Bucket Manyweather

bucket.jpg

I’m often asked where my name comes from, and on the days I can do more than shrug, I explain that when I was born, a cousin held me and cooed “Aw, it’s a little Bucket”. Not a girl. Not a boy, but a Bucket. It stuck. When I was a kid I remember being gendered by family, friends, and strangers. I always preferred to be gendered by strangers because sometimes I would get “he” or “she”, but it was always endearing until my mother would correct them one way or another. My presentation began to get policed: with ribbons, femmed up, pink. I guess their questions of my gender made her uncomfortable, but being a gender-blender always felt natural. In fifth grade I was Darth Vader for Halloween. It was my friend’s father’s first time meeting me, and before we went out to Trick or Treat, he wanted to “rough him up a little”. As the noogie began, my friend mentioned that I was a girl. Her father backed off, nearly terrified, but I couldn’t help but to feel like I was being engaged with the way I was supposed to be. I explored masculinity, but it was difficult in my adolescence to always be told to soften-up my appearance. In high school slam poetry found me, and not only did it become an outlet for teenage angst, describing dysphoria, and calling out the 1 percent, I was able to present however felt the most comfortable to me on stage: bow ties and button-ups. There was a special kind of liberation being able to wear the clothes that felt comfortable in a community that often deconstructed the very idea of gender, body image, love, and other cliches. When prom season came around, person after person asked if I was going to wear a suit or a dress. I arrived in a super cute ballerina-style dress, and left to the after parties in a classic tux.

 

In college, I found myself teaching my freshman roommates about gender being a spectrum and completely different than biological sex.

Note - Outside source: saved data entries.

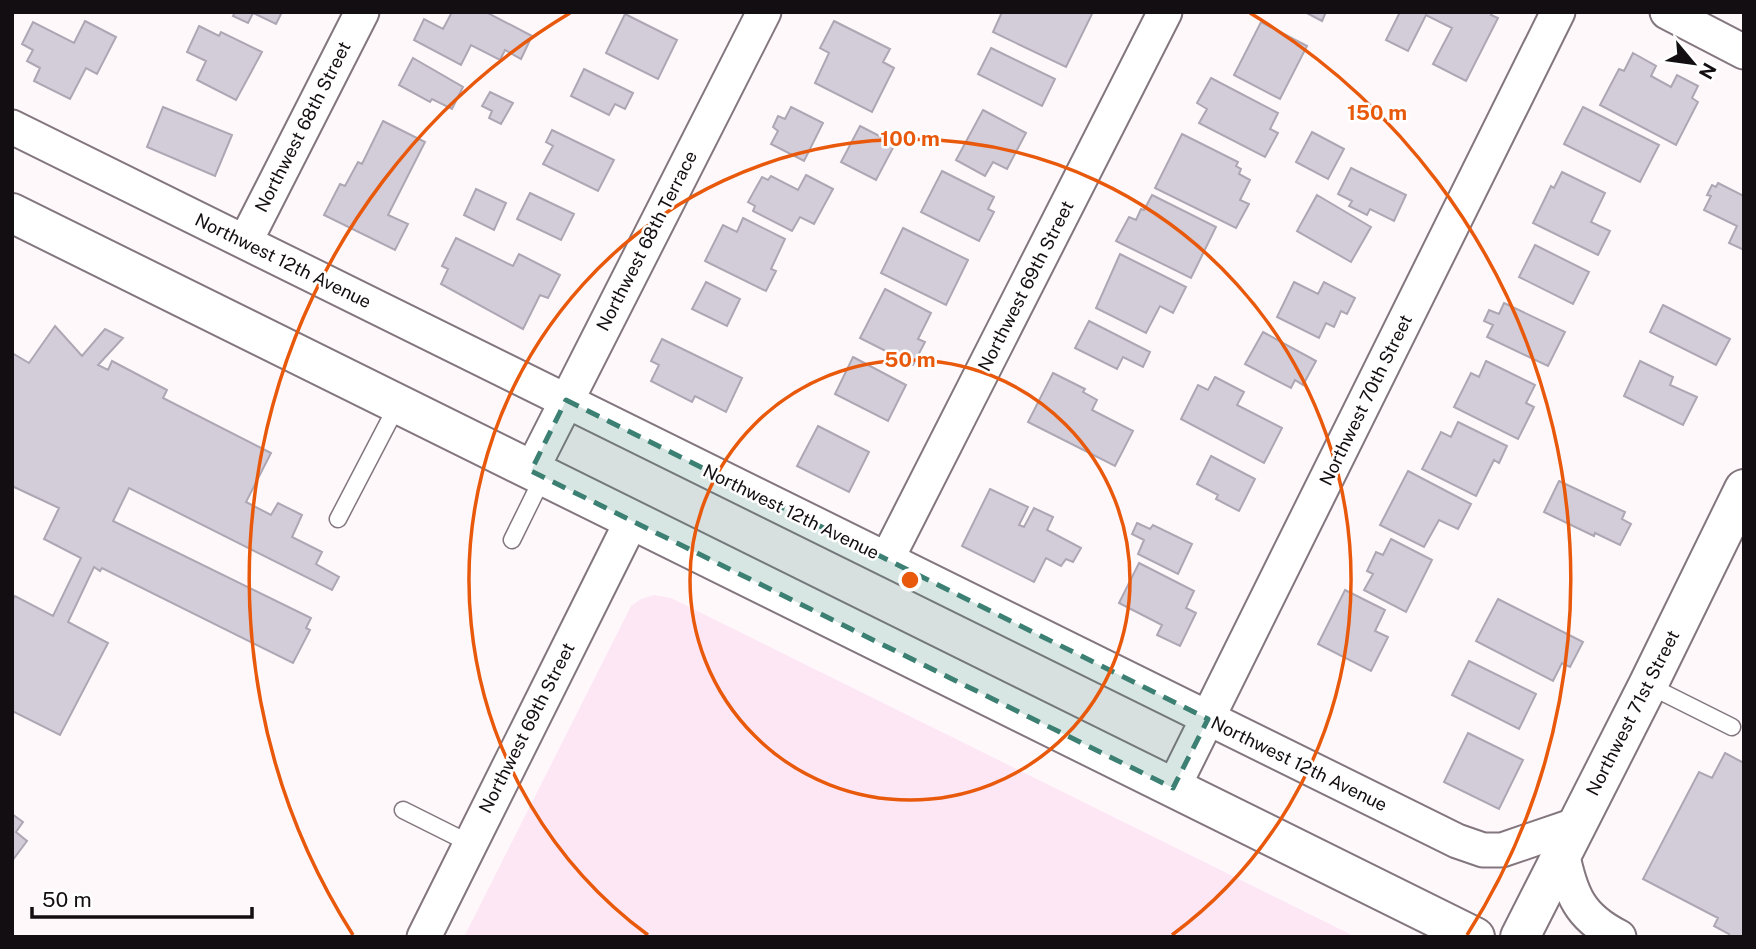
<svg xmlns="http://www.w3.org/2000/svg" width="1756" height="949" viewBox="0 0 1756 949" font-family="'Public Sans',sans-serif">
	<rect width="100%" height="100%" fill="#fef8fb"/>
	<path fill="#fde7f5" d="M654,595L671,598L1356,937H464L631,606L641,599Z"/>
	<path fill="#d3cdda" stroke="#ada7b4" stroke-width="2" d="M235,12H282L276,24L253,13L248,23L233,16Z
		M452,12H486L532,36L521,59L505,50L500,60L471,45L461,65L414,40L424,19L443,29Z
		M1002,12H1088L1092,14L1066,67L993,32Z
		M1305,12H1326L1322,21Z
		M1400,12H1493L1491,15L1498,18L1466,81L1433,64L1452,28L1426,15L1408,51L1386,40Z
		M625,14L677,40L658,79L606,53Z
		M85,21L116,37L97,74L86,68L70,99L34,81L40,68L27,61L33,50L22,44L33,22L74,43Z
		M834,21L890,49L883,62L894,68L872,112L815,83L829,53L820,48Z
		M1261,22L1307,46L1280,99L1234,75Z
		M199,26L219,36L221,32L262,52L236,100L197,80L206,61L187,52Z
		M991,48L1055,79L1042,106L978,74Z
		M1633,53L1656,66L1651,76L1671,87L1677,75L1698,86L1692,98L1698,102L1676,145L1600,105L1619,69L1624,71Z
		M413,58L463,87L452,109L432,99L430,102L399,85Z
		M584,69L633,93L625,109L615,104L609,115L571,96Z
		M1211,78L1278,113L1270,129L1278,133L1265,157L1199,123L1207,109L1197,103Z
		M490,92L513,103L501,124L489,118L492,111L482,106Z
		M163,107L232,135L215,176L147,147Z
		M791,107L823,123L804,161L771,144L778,131L773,127L778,116L785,119Z
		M1583,107L1659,145L1640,182L1564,144Z
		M983,110L1026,133L1007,169L993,162L985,176L956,160Z
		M383,121L425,142L388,215L408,224L395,250L324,215L340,184L345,186L358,162L362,164Z
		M860,126L895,144L876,180L841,162Z
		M552,130L614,160L598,191L543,164L553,146L546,142Z
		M1312,132L1344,149L1328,179L1296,162Z
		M1182,134L1238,162L1236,166L1241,169L1239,174L1250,180L1240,200L1249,204L1236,228L1155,188Z
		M1351,168L1406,195L1394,221L1370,209L1367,215L1349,206L1352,201L1338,194Z
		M942,171L994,197L988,209L994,212L979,241L921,212Z
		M1562,172L1605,193L1591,222L1610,231L1598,255L1533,223L1551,186L1554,188Z
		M806,175L833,189L814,224L800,217L792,231L753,211L755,206L748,202L762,177L768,180L771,176L798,190Z
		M1718,183L1744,196V250L1729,243L1737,226L1704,210L1711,196L1707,195L1712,185L1716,187Z
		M476,189L506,203L494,230L464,215Z
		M530,193L574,214L561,240L517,219Z
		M1152,195L1216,227L1191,278L1116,241L1129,217L1136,220L1141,209L1144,210Z
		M1317,195L1371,227L1351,262L1297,231Z
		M743,218L785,239L771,269L776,271L766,291L705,261L723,225L737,232Z
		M903,228L968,260L946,305L881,273Z
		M456,238L513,266L519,254L560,275L548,298L540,295L523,329L441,284L448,269L442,266Z
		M1535,245L1589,272L1573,304L1519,277Z
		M1120,254L1186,287L1173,313L1160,306L1146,333L1096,308Z
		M706,282L740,299L727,326L692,309Z
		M1294,282L1318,294L1324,282L1355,298L1347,314L1341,311L1334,327L1326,323L1319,338L1277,317Z
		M885,289L931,313L918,339L925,342L913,365L860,338Z
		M1504,303L1565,332L1548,366L1487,337L1493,325L1484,321L1489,310L1499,314Z
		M1663,305L1730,339L1716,365L1650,332Z
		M1089,321L1150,352L1143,367L1123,357L1117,369L1075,348Z
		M55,326L82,356L105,329L123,338L98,365L108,370L112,361L167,390L163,398L271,453L246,502L271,515L278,503L302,515L292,537L322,552L316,564L339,577L332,590L129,488L113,521L311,618L306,628L310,630L293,663L102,568L100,571L94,567L68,622L108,643L60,735L12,711V601L15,596L53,616L81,558L44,539L59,508L12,486V353L29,363Z
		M1263,332L1316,361L1303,385L1295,380L1291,388L1245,364Z
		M662,339L742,378L726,412L695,396L692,402L651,381L659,365L651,361Z
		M853,357L906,385L888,421L835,394Z
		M1486,361L1535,385L1526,403L1534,407L1518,439L1454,407L1471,373L1479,377Z
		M1640,361L1673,377L1670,385L1697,397L1683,425L1624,396Z
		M1053,373L1085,389L1083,392L1097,400L1092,410L1133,431L1115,466L1028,422Z
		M1215,377L1244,392L1237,405L1282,428L1264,463L1181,419L1198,385L1208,390Z
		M1458,422L1507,446L1499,463L1494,460L1476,496L1422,469L1441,432L1451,437Z
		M818,426L869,452L849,492L797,466Z
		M1211,456L1255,479L1239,511L1216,499L1218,495L1197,484Z
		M1408,471L1471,504L1458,529L1439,520L1424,547L1380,525Z
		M1559,481L1625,512L1622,519L1631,524L1620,545L1595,533L1594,536L1544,512Z
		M990,489L1028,507L1019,525L1024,527L1034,508L1053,517L1047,530L1081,548L1073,562L1066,559L1061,566L1046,558L1034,582L962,546Z
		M1137,523L1150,529L1153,525L1192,544L1178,574L1138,554L1144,540L1132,534Z
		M1391,539L1432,560L1406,612L1364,590L1373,574L1367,571L1376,552L1383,555Z
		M1139,563L1194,591L1186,608L1196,613L1180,646L1157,635L1162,625L1119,603Z
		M1345,590L1385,610L1375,631L1388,637L1371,671L1318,644Z
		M1498,599L1583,642L1570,667L1562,663L1553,681L1476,641Z
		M1469,661L1536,694L1519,729L1452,695Z
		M1468,733L1523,760L1499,809L1444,782Z
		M1725,753L1744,763V937H1728L1729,934L1714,926L1718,918L1643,879L1699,772L1712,778Z
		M12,814L23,822L16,832L27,841L12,861Z"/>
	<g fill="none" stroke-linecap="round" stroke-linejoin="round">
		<g stroke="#83767e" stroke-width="19">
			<path id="lane" d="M338,519L398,404
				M512,540L543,477
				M1648,685L1732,727
				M403,810L469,843"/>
		</g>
		<g stroke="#83767e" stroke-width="37">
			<path id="street" d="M1667,12L1744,52
				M12,127L1457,841L1483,850H1502L1578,824
				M245,242L362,12
				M531,471L764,12
				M887,559L1165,12
				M1173,788L1558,12
				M1562,853C1572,895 1578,916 1619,937
				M424,937L632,520"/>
		</g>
		<g stroke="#83767e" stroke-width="42">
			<path id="secondary" d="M12,213L1475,937
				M1520,937L1648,685L1744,489"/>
		</g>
		<use href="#lane" stroke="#fff" stroke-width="16"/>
		<use href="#street" stroke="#fff" stroke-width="33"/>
		<use href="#secondary" stroke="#fff" stroke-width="38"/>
	</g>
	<path fill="#3c8073" fill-opacity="0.2" stroke="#3c8073" stroke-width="5" stroke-dasharray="14 9" stroke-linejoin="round" d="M566,400L1208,719L1173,788L531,471Z"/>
	<g fill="none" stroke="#e8590c" stroke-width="3.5">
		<circle cx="910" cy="580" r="220"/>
		<path d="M648 935A441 441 0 1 1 1172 935"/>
		<path d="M353 935A661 661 0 0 1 570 13M1250 13A661 661 0 0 1 1467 935"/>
	</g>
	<g text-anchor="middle" stroke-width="5" stroke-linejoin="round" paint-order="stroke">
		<g font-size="18" fill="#130e11" stroke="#fff">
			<text transform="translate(303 127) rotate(-63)" y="6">Northwest 68th Street</text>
			<text transform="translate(647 241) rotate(-63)" y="6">Northwest 68th Terrace</text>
			<text transform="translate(283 261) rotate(26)" y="6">Northwest 12th Avenue</text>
			<text transform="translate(1026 286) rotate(-63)" y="6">Northwest 69th Street</text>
			<text transform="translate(1366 400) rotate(-64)" y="6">Northwest 70th Street</text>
			<text transform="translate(791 512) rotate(26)" y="6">Northwest 12th Avenue</text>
			<text transform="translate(1633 713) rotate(-63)" y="6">Northwest 71st Street</text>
			<text transform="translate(527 728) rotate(-63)" y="6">Northwest 69th Street</text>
			<text transform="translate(1299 764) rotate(26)" y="6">Northwest 12th Avenue</text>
		</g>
	</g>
	<circle cx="910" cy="580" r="10" fill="#e8590c" stroke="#fff" stroke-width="3.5"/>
	<g font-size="21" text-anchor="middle" font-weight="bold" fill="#e8590c" stroke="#fff" stroke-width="5" stroke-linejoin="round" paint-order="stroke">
		<text x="1377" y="120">150 m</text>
		<text x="910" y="146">100 m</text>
		<text x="910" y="367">50 m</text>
	</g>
	<rect width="1756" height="949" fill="none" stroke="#130e11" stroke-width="28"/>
	<g transform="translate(1693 63) rotate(119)" stroke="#ffffff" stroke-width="5" paint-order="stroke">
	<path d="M0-5L12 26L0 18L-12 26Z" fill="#130e11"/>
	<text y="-10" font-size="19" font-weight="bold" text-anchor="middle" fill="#130e11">N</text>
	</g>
	<path d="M32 907v10h220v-10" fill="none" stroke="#130e11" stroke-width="3.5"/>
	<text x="42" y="907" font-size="21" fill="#130e11" stroke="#ffffff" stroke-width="5" paint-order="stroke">50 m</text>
</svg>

Half of my roommates respected my initiative and pronouns, and the other half avoided me. I found a mentor, a 5th year student who was also non-binary, and I stuck close to them until their graduation. In my second year, I made friends who were transitioning with hormones and surgery and socialization, I struggled to see myself partaking in something similar. It didn’t quite feel like I needed to masculinize my appearance. My biggest problem was how other people saw me and treated me based off of preconceived notions of a gender that  I did not identify with. In many ways, I was already the man I dreamt of being: with or without makeup or masculine clothing. I was strong, determined, naturally masculine (whatever that means). I enjoyed watching my friends transition and go through the ups and downs it entails; I often thought about what it would mean for me to transition,but felt trapped at the idea that I wouldn’t be able to pick and choose how my body would change. I wanted a deeper voice and facial hair, but would prefer to pass on other body hair. More muscle mass would be nice, but I had a substantial feeling that my thunder thighs wouldn’t magically thin into longer, slender pillars. I negotiated with the idea of a physical transition because I had examples, but ultimately decided against it.

 

As a professional and professor at a university, I try to have as much open dialogue with my students about gender how there is diversity in biological sex, presentation , and gender. At times it’s difficult to explain to them that my gender varies, and I understand how it’s easier to have a more consistent gender presentation, but that does not feel authentic. When I felt like wearing dresses, I knew that gender is a social construct. True gender is inside, and the outside was for other people. I knew I was a masculine person, yet I experimented with makeup although I didn’t want people to view me as a more feminine version of myself. I objectified social cues and clothes and other things that held so much gendered meaning; but I forgot that others may not understand and eventually decided that their misunderstanding was going to be more of their problem and not mine. This concept remains difficult to relay in my relationships today, even as an adult. There are so many things that are ingrained in us all to perpetuate the gender binary. I’ve noticed that community is difficult outside of an academic setting, because even in the trans community, “realness” and passing is championed. I have no desire to pass all the time. Sometimes. But not regularly, and that has a lot to do with the way I feel like presenting as a masculine-of-center non-binary person. Being a Black, non-binary person adds another dimension to others’ misunderstandings, as being gender variant is often reserved for skinny, white, androgynous people. I admit that I will perform gender way before I perform Blackness, and I think the combination of my identities and how that shows up in the world is what has remained invisible until now.